Het aantal D-antigenen op de erytrocytenmembraan kan van persoon tot persoon sterk wisselen. De meest bekende kwantitatieve D-antigeen afwijking is het "zwakke D" antigeen (Dw). Patiënten met een verzwakt (laag aantal) maar volledig intact D-antigeen zijn Rh(D) positief en niet in staat om allo-antistoffen tegen het D-antigeen te produceren. Naast kwantitatieve variaties zijn er ook een flink aantal kwalitatieve varianten van het Rh(D) antigeen beschreven. Patiënten met een D-variant (onvolledig D-antigeen) kunnen zelf wel allo-anti-D antistoffen vormen tegen de epitopen van het D antigeen die ze zelf niet bezitten. De meest frequent voorkomende D-variant is Rh klasse VI. Om problemen te voorkomen wordt aan een Rh D zwakke of Rh D variante patiënt preferentieel en in de mate van het mogelijke Rh D negatief bloed toegediend. Bij een vrouw jonger dan 45 met Rh D variant wordt altijd Rh D negatief bloed gegeven.

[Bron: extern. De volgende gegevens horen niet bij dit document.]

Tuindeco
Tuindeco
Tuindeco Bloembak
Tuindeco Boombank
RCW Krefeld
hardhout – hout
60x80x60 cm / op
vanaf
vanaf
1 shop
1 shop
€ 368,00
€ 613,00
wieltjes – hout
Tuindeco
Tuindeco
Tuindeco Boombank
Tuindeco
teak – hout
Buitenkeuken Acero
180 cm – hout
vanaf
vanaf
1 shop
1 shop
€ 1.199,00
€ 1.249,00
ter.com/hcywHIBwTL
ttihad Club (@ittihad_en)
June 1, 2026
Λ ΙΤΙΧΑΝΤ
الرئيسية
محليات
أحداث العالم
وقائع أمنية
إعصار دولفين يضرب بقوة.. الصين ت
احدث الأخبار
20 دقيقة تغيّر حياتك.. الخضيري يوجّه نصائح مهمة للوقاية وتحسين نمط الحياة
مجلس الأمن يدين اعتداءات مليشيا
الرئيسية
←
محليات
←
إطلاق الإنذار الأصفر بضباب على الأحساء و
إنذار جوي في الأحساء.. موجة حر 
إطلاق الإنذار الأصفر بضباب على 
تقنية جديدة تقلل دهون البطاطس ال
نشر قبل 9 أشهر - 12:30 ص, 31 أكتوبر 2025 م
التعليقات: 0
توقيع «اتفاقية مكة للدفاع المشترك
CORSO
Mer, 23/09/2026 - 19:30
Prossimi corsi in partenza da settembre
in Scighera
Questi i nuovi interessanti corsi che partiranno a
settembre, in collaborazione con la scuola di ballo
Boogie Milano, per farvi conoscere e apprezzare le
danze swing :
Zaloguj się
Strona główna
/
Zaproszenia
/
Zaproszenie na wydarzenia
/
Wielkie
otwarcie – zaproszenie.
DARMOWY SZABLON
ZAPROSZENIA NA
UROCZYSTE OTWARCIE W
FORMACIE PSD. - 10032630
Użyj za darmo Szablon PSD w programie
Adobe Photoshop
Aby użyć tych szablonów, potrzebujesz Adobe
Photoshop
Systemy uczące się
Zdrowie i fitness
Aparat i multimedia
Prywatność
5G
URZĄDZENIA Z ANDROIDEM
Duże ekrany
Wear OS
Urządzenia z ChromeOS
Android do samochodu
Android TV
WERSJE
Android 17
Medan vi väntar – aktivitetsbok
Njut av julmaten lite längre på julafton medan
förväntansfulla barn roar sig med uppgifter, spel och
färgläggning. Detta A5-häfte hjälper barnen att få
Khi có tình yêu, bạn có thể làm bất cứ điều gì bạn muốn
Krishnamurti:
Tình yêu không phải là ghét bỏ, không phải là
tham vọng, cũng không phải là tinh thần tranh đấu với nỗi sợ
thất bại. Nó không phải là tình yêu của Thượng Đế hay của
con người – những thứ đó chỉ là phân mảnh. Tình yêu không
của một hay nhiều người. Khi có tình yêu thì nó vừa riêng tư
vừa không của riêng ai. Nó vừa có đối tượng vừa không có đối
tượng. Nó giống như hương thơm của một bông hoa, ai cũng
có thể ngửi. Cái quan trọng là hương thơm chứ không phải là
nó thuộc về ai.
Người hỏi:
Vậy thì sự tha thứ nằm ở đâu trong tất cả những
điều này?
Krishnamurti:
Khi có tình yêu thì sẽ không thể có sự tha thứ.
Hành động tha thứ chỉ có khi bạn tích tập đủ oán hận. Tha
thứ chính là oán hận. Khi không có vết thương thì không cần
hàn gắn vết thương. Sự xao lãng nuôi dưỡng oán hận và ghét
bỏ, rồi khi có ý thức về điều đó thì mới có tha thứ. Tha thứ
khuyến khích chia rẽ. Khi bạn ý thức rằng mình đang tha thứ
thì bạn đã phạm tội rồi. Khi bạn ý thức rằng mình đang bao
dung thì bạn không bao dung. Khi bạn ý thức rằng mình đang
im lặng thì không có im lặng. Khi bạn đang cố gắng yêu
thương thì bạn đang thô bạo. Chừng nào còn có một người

Het is belangrijk de buizen voldoende te identificeren (naam + voornaam) en dit is noodzakelijk indien men de afname doet in kader van transfusie.
Een afzonderlijke EDTA-tube is vereist voor de bloedgroepbepaling. Een bloedgroepkaart wordt slechts bezorgd aan de patiënt wanneer de bloedgroep twee maal bepaald werd op twee onafhankelijk van elkaar afgenomen bloedmonsters. Pas dan wordt de bloedgroep als definitief beschouwd.